In this two part book, Weisenberger guides the reader step by step through sixteen weeks of healthy eating habits for weight loss. But these aren’t just not short term quick-fixes to shed pounts. These eating habit changes are to help a person manage their weight for the rest of their life. This credentialed health professional steeped in practical counseling experience bridges from the first sixteen weeks to offer the reader assistance with a twelve month plan for continuted weight loss and long term maintenance.

As Weisenberger states up front, this is not a one size fits all diet book, but a guidance resource for the reader as they personalize their own best diet and healthy living plan with diabetes. She acknowledges early on that weight loss is about developing skills, not about white knuckling it and will power.
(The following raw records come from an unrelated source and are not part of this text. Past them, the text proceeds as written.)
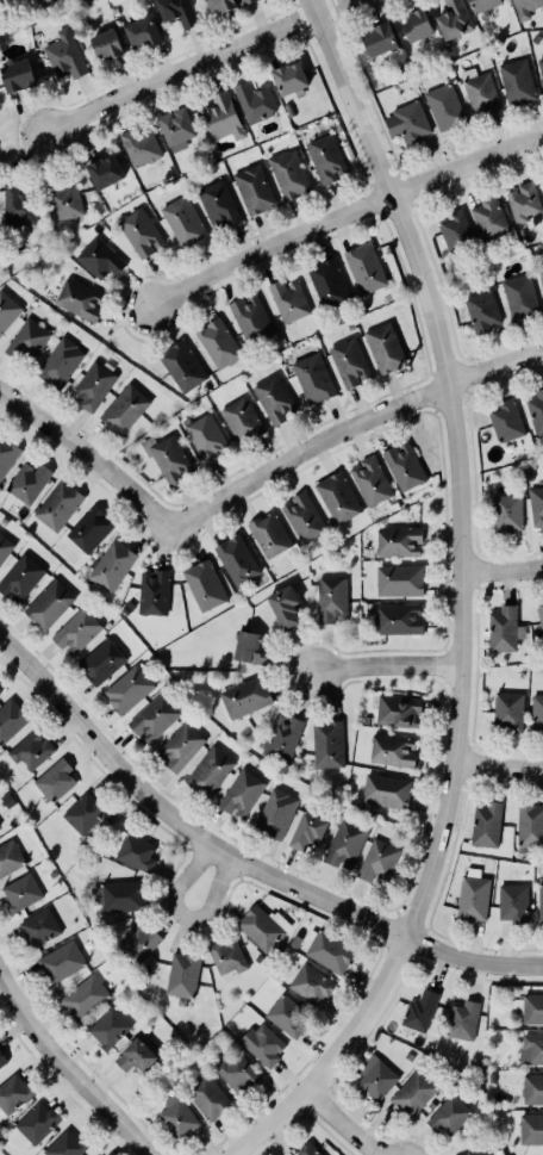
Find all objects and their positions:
building: (244, 0)
building: (46, 2)
building: (222, 3)
building: (481, 4)
building: (524, 7)
building: (177, 12)
building: (452, 19)
building: (417, 25)
building: (142, 32)
building: (378, 38)
building: (108, 46)
building: (65, 55)
road: (192, 67)
building: (540, 68)
building: (17, 75)
building: (288, 75)
building: (515, 80)
building: (478, 90)
building: (252, 100)
building: (443, 105)
building: (222, 117)
building: (406, 122)
building: (175, 129)
building: (140, 146)
building: (324, 156)
building: (105, 171)
building: (288, 173)
building: (542, 184)
building: (252, 188)
building: (522, 200)
building: (63, 202)
building: (217, 202)
building: (16, 203)
road: (339, 215)
building: (488, 216)
building: (182, 220)
building: (140, 233)
building: (100, 258)
building: (363, 268)
building: (540, 273)
building: (325, 280)
building: (519, 296)
building: (78, 298)
building: (287, 299)
building: (6, 309)
building: (480, 310)
building: (247, 316)
building: (27, 340)
building: (217, 344)
building: (381, 346)
building: (348, 360)
building: (60, 363)
building: (181, 364)
building: (310, 375)
building: (92, 387)
building: (271, 395)
building: (123, 408)
building: (536, 412)
building: (504, 420)
building: (241, 421)
road: (351, 428)
building: (204, 438)
building: (5, 448)
building: (166, 454)
road: (87, 460)
building: (401, 464)
building: (26, 479)
building: (367, 479)
building: (338, 494)
building: (57, 504)
building: (536, 505)
building: (507, 513)
building: (300, 515)
building: (89, 529)
building: (266, 532)
building: (397, 538)
building: (5, 550)
building: (235, 560)
building: (110, 565)
road: (505, 568)
building: (21, 579)
building: (398, 580)
building: (203, 584)
building: (148, 589)
building: (328, 595)
building: (282, 601)
road: (467, 601)
building: (49, 605)
building: (398, 616)
building: (539, 616)
building: (504, 629)
building: (76, 632)
building: (244, 642)
road: (386, 663)
building: (101, 664)
building: (0, 691)
building: (128, 691)
building: (244, 696)
building: (506, 709)
building: (536, 710)
building: (398, 711)
building: (11, 720)
building: (153, 720)
building: (279, 733)
building: (325, 742)
building: (179, 748)
building: (30, 749)
building: (392, 750)
road: (500, 768)
building: (208, 774)
building: (56, 781)
building: (386, 791)
building: (241, 794)
building: (84, 812)
building: (275, 813)
road: (176, 822)
building: (484, 823)
building: (529, 826)
building: (306, 833)
building: (132, 846)
building: (345, 846)
building: (9, 856)
building: (377, 862)
building: (21, 891)
building: (470, 893)
building: (118, 894)
building: (510, 897)
building: (540, 900)
road: (181, 915)
building: (256, 924)
building: (38, 925)
building: (141, 934)
building: (328, 951)
building: (225, 955)
building: (59, 960)
road: (471, 961)
building: (180, 977)
building: (306, 979)
building: (83, 997)
building: (531, 1005)
building: (421, 1006)
building: (286, 1013)
building: (460, 1014)
building: (106, 1027)
building: (258, 1042)
building: (529, 1045)
building: (134, 1050)
building: (1, 1057)
road: (67, 1072)
building: (235, 1073)
building: (374, 1080)
building: (531, 1087)
building: (11, 1090)
building: (411, 1091)
building: (205, 1094)
building: (176, 1113)
building: (446, 1114)
building: (34, 1121)
road: (340, 1125)
building: (531, 1129)
building: (64, 1143)
building: (305, 1149)
building: (467, 1150)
Weisenberger has packed this resource full of skills and strategies. She covers the struggles people face and topics people trying to lose weight and keep it off deal with in their pursuit of long term weight control.

From basic skills like how to balance meals and carbohydrates to label reading and setting goals, the first sixteen weeks of guidance cover absolutely everything a person needs for a healthy start to the new year. At the end of each chapter, the reader is kept on task with an action check list. Space is allotted to personalize tasks.

One tidbit provided in the first few chapters that sets this book apart from quick-fix diet books is Weisenberger’s insistence that the user put together a "motivation kit" to help them get through the hard times that without a doubt will come when making those challenging healthy lifestyle changes.

Besides touching on lifestyle tactics that go beyond food like getting enought sleep, and moving a lot more, the author acknowledges a downfall of weight loss plans is food boredom. To deal with this challenge Weisenberger encourages readers to have a few of the often demonized meal replacements on hand. She also shows readers how healthy eating can be affordable for the long haul.

Each chapter offers up true gems. The reader will likely want to thumb down pages in this book to come back to and read over and over again. Several lists peppered through the book offer immeasurable value including the non-food rewards list, the food swap chart and the recommendations for cookbooks, apps and websites. Within the appendix, readers are treated to worthwhile resources and tools like weight loss tracking charts, food records, menu planners and even recipes.

Diabetes Weight Loss Week by Week is a refreshingly realistic approach to accomplishing long term weight control. Jill Weisenberger shows us you really don’t have to pick the goal of blood glucose control OR weight loss after all. And with the American Diabetes Association's seal of approval, this is one resource that’s worth your time, energy and effort. Losing weight (if you need) and keeping off as many of those pounds as possible is one BIG key to controlling blood glucose and more to stay healthy with type 2 diabetes over the years.